- **Exercise details**
List every module id value in the sample JSON object from the thread below on deleting nested array entries in a DataFrame.

Deleting nested array entries in a DataFrame (JSON

2019-08-21 06:52发布

问题:

I read in a DataFrame with a huge file holding on each line of it a JSON object as follows:

{
  "userId": "12345",
  "vars": {
    "test_group": "group1",
    "brand": "xband"
  },
  "modules": [
    {
      "id": "New"
    },
    {
      "id": "Default"
    },
    {
      "id": "BestValue"
    },
    {
      "id": "Rating"
    },
    {
      "id": "DeliveryMin"
    },
    {
      "id": "Distance"
    }
  ]
}

How could I manipulate in such way the DataFrame, to keep only the module with id="Default" ? How to just delete all the other, if id does not equal "Default"?

回答1:

As you said you have json format given in question in each line as

{"userId":"12345","vars":{"test_group":"group1","brand":"xband"},"modules":[{"id":"New"},{"id":"Default"},{"id":"BestValue"},{"id":"Rating"},{"id":"DeliveryMin"},{"id":"Distance"}]}
{"userId":"12345","vars":{"test_group":"group1","brand":"xband"},"modules":[{"id":"New"},{"id":"Default"},{"id":"BestValue"},{"id":"Rating"},{"id":"DeliveryMin"},{"id":"Distance"}]}

If thats true then you can use sqlContext's json api to read the json file to dataframe as below

val df = sqlContext.read.json("path to json file")

- **Dataset content**

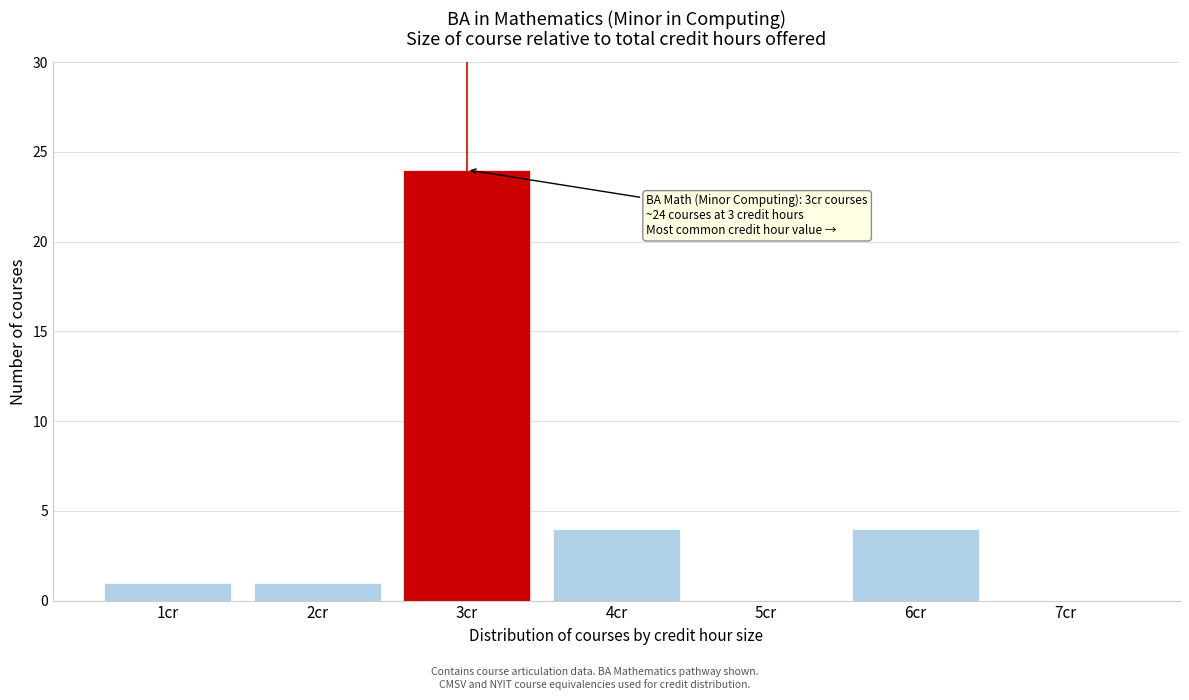

Reading right to left, extract all data points from this chart.

7cr=0	6cr=4	5cr=0	4cr=4	3cr=24	2cr=1	1cr=1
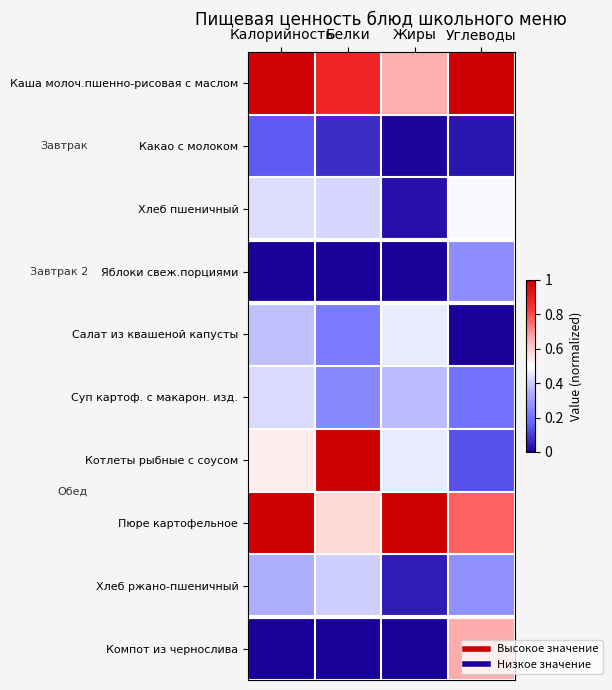

Count the number of data series in this chart.

10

- **Exercise response**
New, Default, BestValue, Rating, DeliveryMin, Distance